SPORT is sport whether it’s cricket or football. When things are going for you, they continue to go for you. When the wheel of fortune turns, it keeps on turning. Manchester United and their fans are being forced to realise for the first time in a couple of decades that momentum is a two-way street and, for the moment, they’re going against the traffic.
One home defeat leads to two leads to three. Newcastle will have gone to Old Trafford on Saturday with a totally different mindset to previous seasons, sensing a growing vulnerability in David Moyes’s team. The rub of the green means goals are disallowed when once they would have been awarded.

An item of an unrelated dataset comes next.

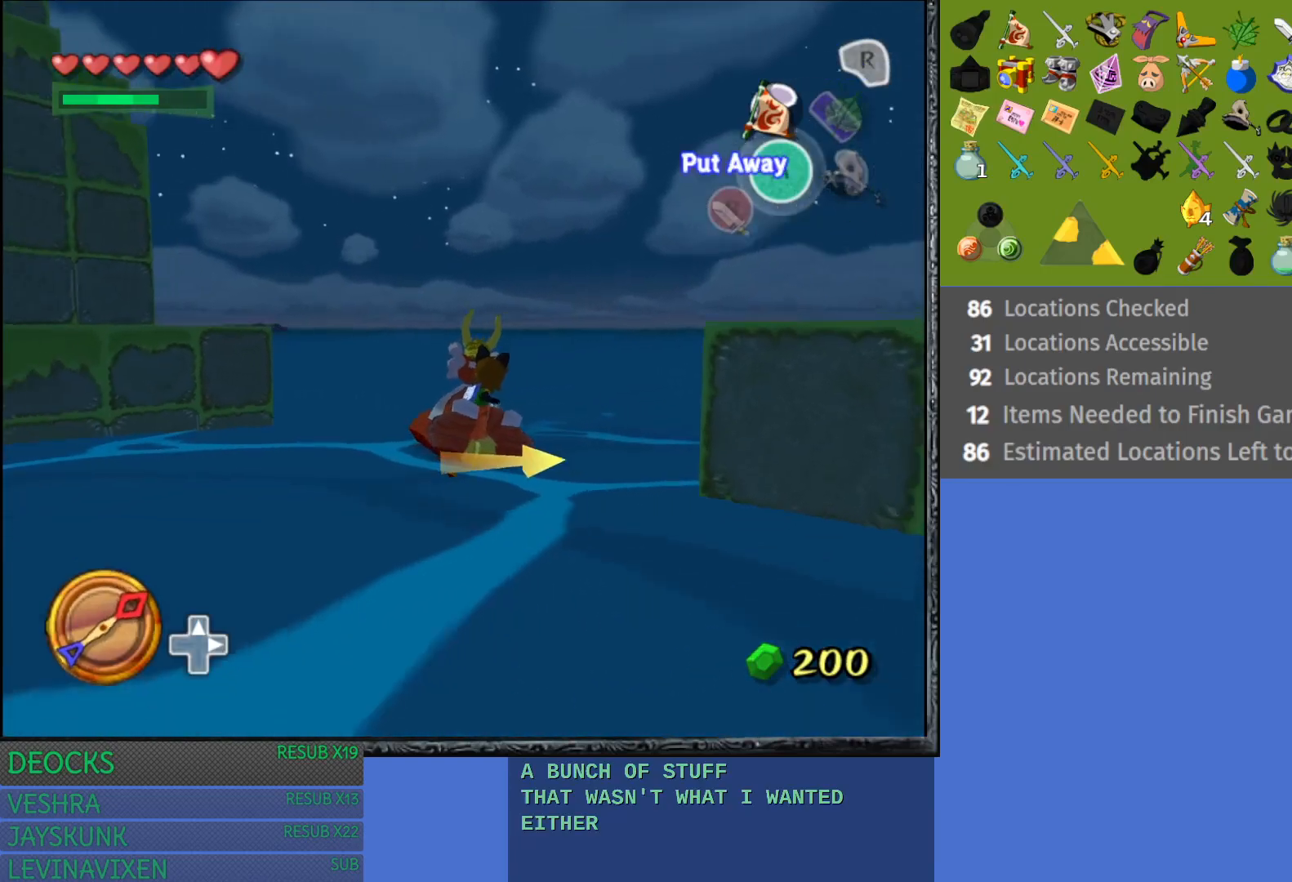
{"buttons": [], "left_stick": "center", "right_stick": "center", "events": []}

Every manager of a side fighting relegation talks about the crucial decisions going against them, and that is where United find themselves. The crowd gets ever more anxious, which translates itself to the players, and the spiral continues. The swathes of empty seats before the final whistle on Saturday was not just a comment on the impotence of the team, but the unwillingness of the fans to help them out of the descent. A diet of success leads to bloated ambitions and expectations.

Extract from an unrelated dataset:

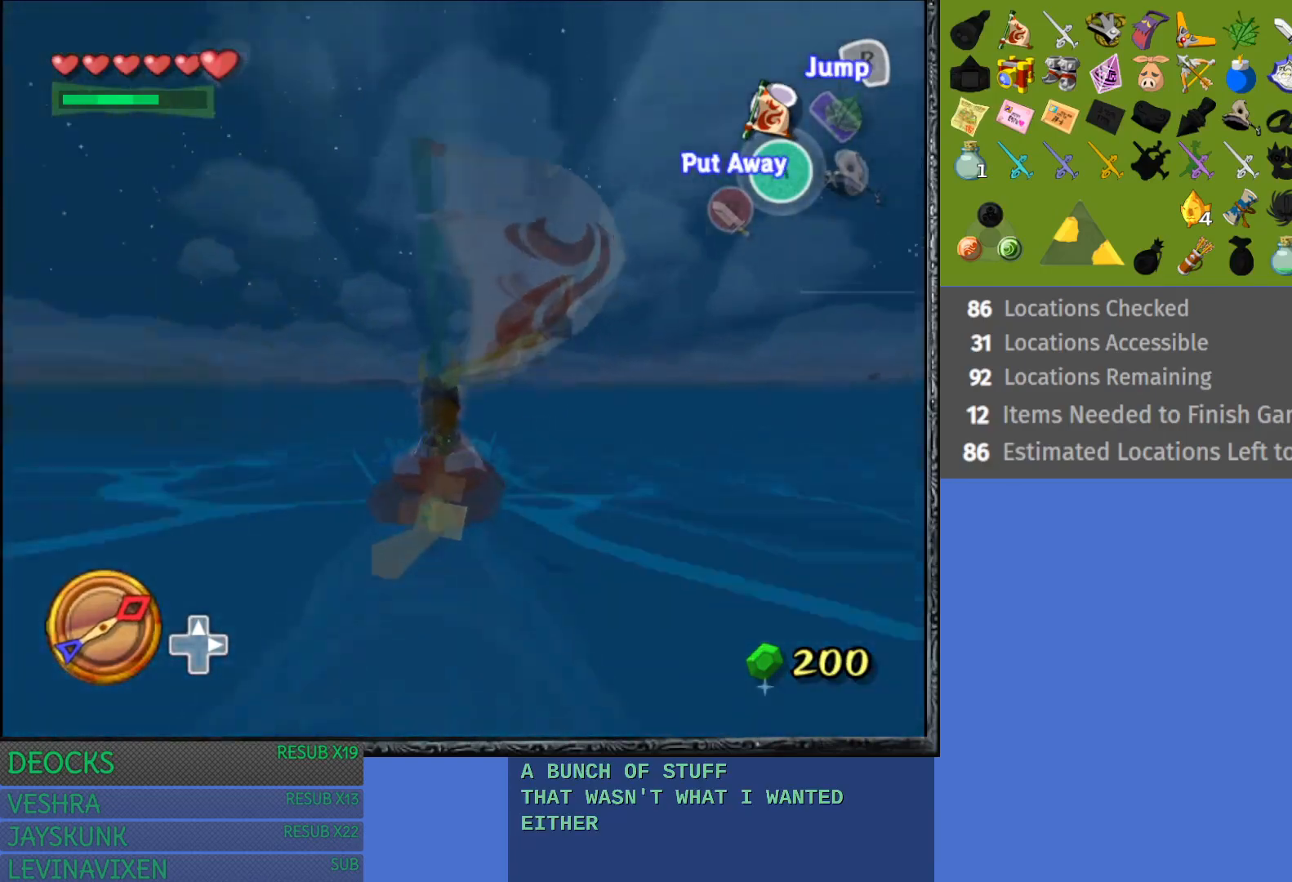
{"buttons": [], "left_stick": "center", "right_stick": "down", "events": [[183, "left_stick", "left"], [467, "left_stick", "center"], [483, "right_stick", "down"]]}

Moyes talks of still winning the title, but how many of that United side would Arsenal, Liverpool or even Chelsea leap at the chance of buying? Where is the Ramsey, Suarez or Hazard to light the fire?
So in the absence of a current superstar, it is now about the collective. The United manager has to maintain his positivity and banish the hangdog look that is engulfing him. He needs to talk about enjoyment, the present not the past, and take some calculated risks to try to engender a shift in that momentum.
The next few weeks are less a test of Moyes’s football pedigree, more an examination of his ability to manage people on and off the field. He needs to look no further than the Australian cricket team to realise how quickly sunshine can follow the rain.